PRI-002, Oral Therapy Candidate for Alzheimer’s, Deemed Safe in Phase 1 Trial

Alzheimer’s oral therapy candidate PRI-002, being developed by Priavoid, has proven safe for human use in healthy volunteers during a Phase 1 clinical trial.

These positive trial results provide important evidence that supports progressing PRI-002 into studies of patients who have Alzheimer’s disease.

“Our next goal is the proof of efficacy in patients,” Dieter Willbold, PhD, director of Jülich’s Structural Biochemistry Institute (ICS-6), and one of the inventors of PRI-002, said in a press release. “We hope to successfully take this path with the company Priavoid.”

The trial (NCT03944460) investigated the safety, tolerability, and availability and metabolism in the body of five different doses — 4, 12, 36, 108, and 320 mg capsules — of PRI-002 administered just one time. A total of 40 healthy male volunteers were enrolled in the study, 10 of whom received an equivalent dose of placebo.

In a previous analysis, the investigational therapy proved safe at its highest dose, and reached the expected therapeutic level in the blood of healthy individuals. “Now we were also able to demonstrate the safety of the compound after four weeks of daily administration,” said Willbold, who also is head of the Institute of Physical Biology at Heinrich Heine University Düsseldorf, which is equally involved in the compound’s development.

PRI-002, also known as contraloid acetate, was discovered based on a different approach than that used for other prior therapy candidates for Alzheimer’s disease. Instead of avoiding the production of — or destroying — amyloid beta, a protein crucially involved in the progression of Alzheimer’s disease.

PRI-002 was specifically designed to directly destroy the amyloid beta toxic aggregates (oligomers), disassembling them into single units of the protein, which are harmless. Its activity is believed to hold potential to cure or at least  reduce cognition, memory, and behavior deficits associated with Alzheimer’s disease. Still, treatment with PRI-002 aims to actively reduce brain amyloid plaques or total amyloid in the cerebrospinal fluid (the protective fluid in the brain and spinal cord).

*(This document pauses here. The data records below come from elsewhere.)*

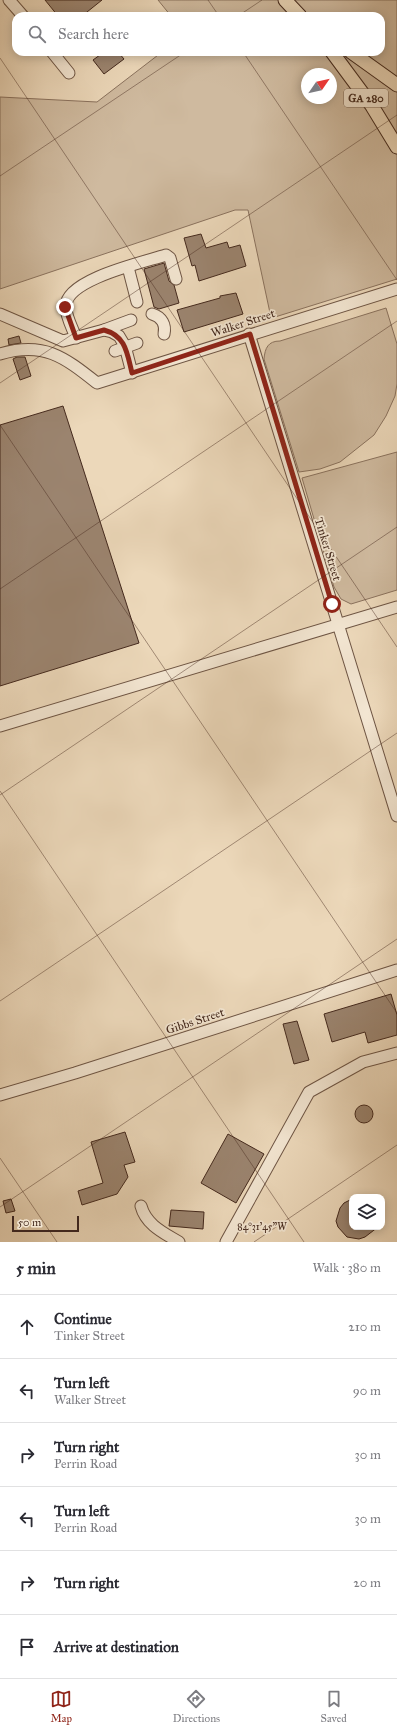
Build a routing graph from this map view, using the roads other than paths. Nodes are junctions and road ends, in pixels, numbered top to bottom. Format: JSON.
{"nodes":[{"id":1,"x":9,"y":0,"type":"edge"},
{"id":2,"x":285,"y":0,"type":"edge"},
{"id":3,"x":20,"y":12,"type":"edge"},
{"id":4,"x":296,"y":12,"type":"edge"},
{"id":5,"x":55,"y":56,"type":"edge"},
{"id":6,"x":335,"y":56,"type":"edge"},
{"id":7,"x":356,"y":56,"type":"edge"},
{"id":8,"x":69,"y":73,"type":"dead end"},
{"id":9,"x":397,"y":86,"type":"edge"},
{"id":10,"x":397,"y":147,"type":"edge"},
{"id":11,"x":128,"y":267,"type":"junction"},
{"id":12,"x":176,"y":279,"type":"dead end"},
{"id":13,"x":397,"y":289,"type":"edge"},
{"id":14,"x":137,"y":302,"type":"dead end"},
{"id":15,"x":0,"y":314,"type":"edge"},
{"id":16,"x":152,"y":314,"type":"dead end"},
{"id":17,"x":131,"y":320,"type":"dead end"},
{"id":18,"x":104,"y":330,"type":"junction"},
{"id":19,"x":164,"y":334,"type":"dead end"},
{"id":20,"x":250,"y":334,"type":"junction"},
{"id":21,"x":76,"y":338,"type":"junction"},
{"id":22,"x":137,"y":343,"type":"dead end"},
{"id":23,"x":120,"y":349,"type":"junction"},
{"id":24,"x":0,"y":354,"type":"edge"},
{"id":25,"x":132,"y":373,"type":"junction"},
{"id":26,"x":397,"y":606,"type":"edge"},
{"id":27,"x":338,"y":624,"type":"junction"},
{"id":28,"x":0,"y":726,"type":"edge"},
{"id":29,"x":397,"y":816,"type":"edge"},
{"id":30,"x":397,"y":970,"type":"edge"},
{"id":31,"x":397,"y":1053,"type":"edge"},
{"id":32,"x":0,"y":1095,"type":"edge"},
{"id":33,"x":141,"y":1206,"type":"dead end"},
{"id":34,"x":179,"y":1242,"type":"edge"},
{"id":35,"x":226,"y":1242,"type":"edge"}],
"edges":[{"from":1,"to":3,"type":"street"},
{"from":2,"to":4,"type":"main road"},
{"from":5,"to":8,"type":"street"},
{"from":6,"to":10,"type":"main road","number":"GA 280"},
{"from":7,"to":9,"type":"main road"},
{"from":11,"to":12,"type":"street"},
{"from":11,"to":14,"type":"street"},
{"from":11,"to":21,"type":"street"},
{"from":13,"to":20,"type":"street","name":"Walker Street"},
{"from":15,"to":21,"type":"street"},
{"from":16,"to":19,"type":"street"},
{"from":17,"to":18,"type":"street"},
{"from":18,"to":21,"type":"street"},
{"from":18,"to":23,"type":"street"},
{"from":20,"to":25,"type":"street","name":"Walker Street"},
{"from":20,"to":27,"type":"street","name":"Tinker Street"},
{"from":22,"to":23,"type":"street"},
{"from":23,"to":25,"type":"street"},
{"from":24,"to":25,"type":"street","name":"Walker Street"},
{"from":26,"to":27,"type":"street"},
{"from":27,"to":28,"type":"street"},
{"from":27,"to":29,"type":"street","name":"Tinker Street"},
{"from":30,"to":32,"type":"street","name":"Gibbs Street"},
{"from":31,"to":35,"type":"street"},
{"from":33,"to":34,"type":"street"}]}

“We considered a different approach for our drug candidate, because the principle that it is not a question of the formation of amyloid beta itself but of its aggregation into oligomers, has been known for several years,” said Antje Willuweit, PhD, researcher at the Institute of Neuroscience and Medicine (INM-4) and managing director for Priavoid.

PRI-002 belongs to a class of molecules called D-peptides, which are structural “mirrors” of our natural amino acids. This means it is not degraded by the body, or it is at a very slow rate, being stable enough to be delivered orally, as a tablet or capsule. These particular characteristics make PRI-002 a very attractive and non-invasive strategy to treat patients, particularly elderly people.

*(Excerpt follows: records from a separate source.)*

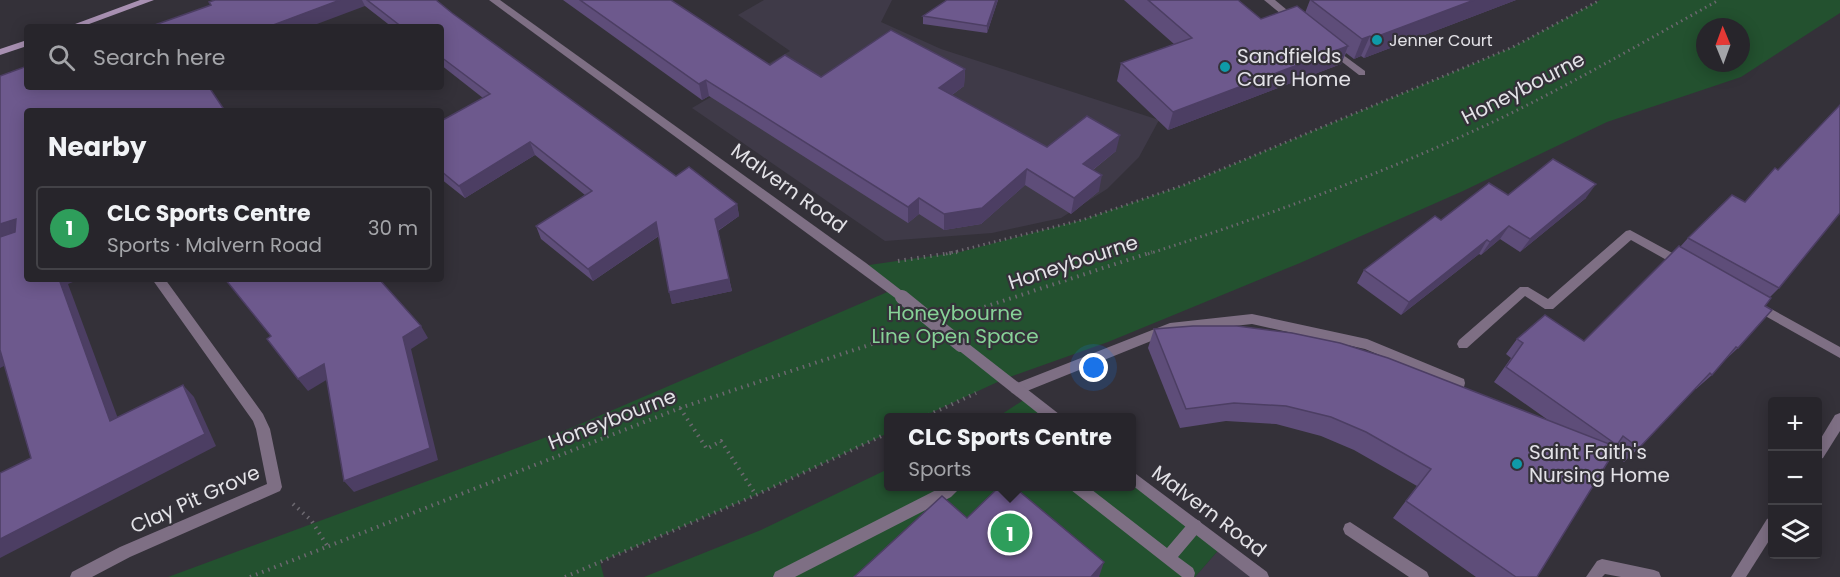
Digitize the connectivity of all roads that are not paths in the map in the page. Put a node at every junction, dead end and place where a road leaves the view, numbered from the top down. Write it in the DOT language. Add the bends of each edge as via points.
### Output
graph roads {
  1 [pos="149,0"];
  2 [pos="494,0"];
  3 [pos="1269,0"];
  4 [pos="81,24"];
  5 [pos="1306,29"];
  6 [pos="24,44"];
  7 [pos="1325,44"];
  8 [pos="0,52"];
  9 [pos="1362,74"];
  10 [pos="1698,273"];
  11 [pos="160,282"];
  12 [pos="1748,301"];
  13 [pos="1463,344"];
  14 [pos="1840,353"];
  15 [pos="1459,383"];
  16 [pos="1017,389"];
  17 [pos="1044,413"];
  18 [pos="1840,420"];
  19 [pos="1820,451"];
  20 [pos="1136,481"];
  21 [pos="948,491"];
  22 [pos="1082,491"];
  23 [pos="1195,526"];
  24 [pos="1350,529"];
  25 [pos="1768,532"];
  26 [pos="1168,558"];
  27 [pos="1188,573"];
  28 [pos="77,577"];
  29 [pos="780,577"];
  30 [pos="1262,577"];
  31 [pos="1422,577"];
  32 [pos="1593,577"];
  33 [pos="1654,577"];
  34 [pos="1738,577"];
  1 -- 4 [label="main road"];
  2 -- 16 [label="street, Malvern Road, bridge" via="862,266"];
  3 -- 5 [label="street"];
  6 -- 8 [label="main road"];
  7 -- 9 [label="street"];
  10 -- 13 [label="street" via="1630,234 1549,306 1524,290"];
  11 -- 28 [label="street, Clay Pit Grove" via="258,418 275,487"];
  12 -- 14 [label="street"];
  15 -- 16 [label="street" via="1367,344 1252,319 1170,328"];
  16 -- 17 [label="street, Malvern Road"];
  18 -- 19 [label="street"];
  20 -- 23 [label="street, Malvern Road"];
  21 -- 29 [label="street"];
  22 -- 26 [label="street"];
  23 -- 26 [label="street"];
  23 -- 30 [label="street, Malvern Road"];
  24 -- 31 [label="street"];
  25 -- 34 [label="street"];
  26 -- 27 [label="street"];
  32 -- 33 [label="street" via="1602,566"];
}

Preclinical studies have provided positive evidence of PRI-002’s effectiveness in mice with Alzheimer’s-like disease. “The memory and cognition of the treated mice were significantly improved compared to the placebo group and could even no longer be distinguished from the memory performance of healthy mice,” said Janine Kutzsche, PhD, a scientist at Willbold’s group.

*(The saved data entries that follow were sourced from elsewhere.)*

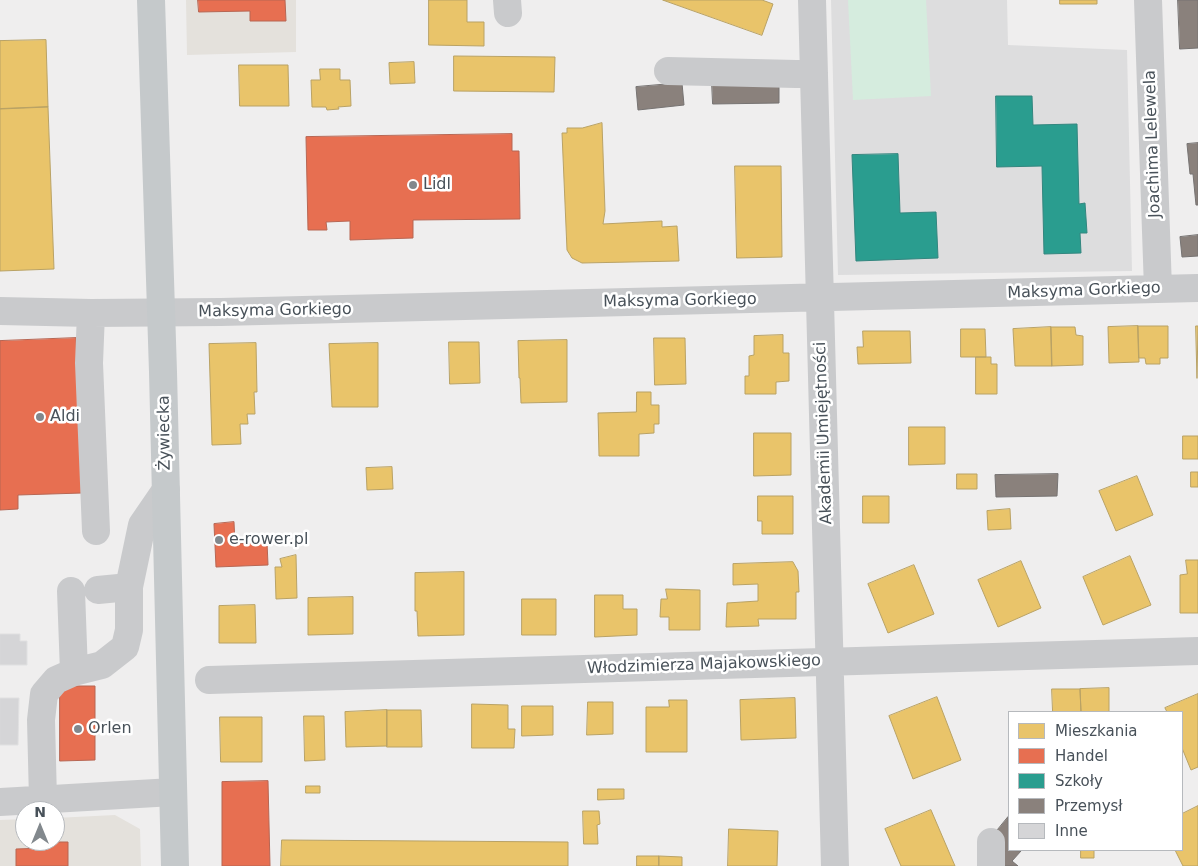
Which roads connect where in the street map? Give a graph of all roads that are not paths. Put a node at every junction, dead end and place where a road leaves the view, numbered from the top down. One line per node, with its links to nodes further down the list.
1 (151, 0): 11 (main road, Żywiecka)
2 (812, 0): 5 (street, Akademii Umiejętności)
3 (1148, 0): 7 (street, Joachima Lelewela)
4 (668, 71): 5 (street)
5 (814, 73): 8 (street, Akademii Umiejętności)
6 (1198, 288): 7 (street, Maksyma Gorkiego)
7 (1158, 289): 8 (street, Maksyma Gorkiego)
8 (820, 298): 11 (street, Maksyma Gorkiego); 18 (street, Akademii Umiejętności)
9 (0, 311): 10 (street, Maksyma Gorkiego)
10 (91, 313): 11 (street, Maksyma Gorkiego); 13 (street)
11 (161, 313): 12 (main road, Żywiecka)
12 (166, 490): 14 (street); 21 (main road, Żywiecka)
13 (96, 531)
14 (129, 587): 15 (street); 19 (street)
15 (98, 590)
16 (71, 591): 19 (street)
17 (1198, 651): 18 (street, Włodzimierza Majakowskiego)
18 (830, 662): 20 (street, Włodzimierza Majakowskiego); 25 (street, Akademii Umiejętności)
19 (74, 672): 22 (street)
20 (209, 680)
21 (173, 792): 22 (street); 24 (main road, Żywiecka)
22 (43, 800): 23 (street)
23 (0, 802)
24 (175, 866)
25 (836, 866)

In a more recent study, researchers showed that PRI-002 could recover the memory and reverse the cognitive impairments in elderly mice that already had full-blown disease. These findings suggest this new treatment strategy is “relevant not only for disease development and progression, but also (…) for the causal treatment of Alzheimer’s disease,” researchers wrote.

Priavoid, which is advancing the clinical development of PRI-002, is a spin-off from research centers Forschungszentrum Jülich and Heinrich Heine University Düsseldorf, in Germany. The therapy’s development has been funded by the Helmholtz Validation Fund and this first safety trial also was supported by the U.S.-based Alzheimer’s Association.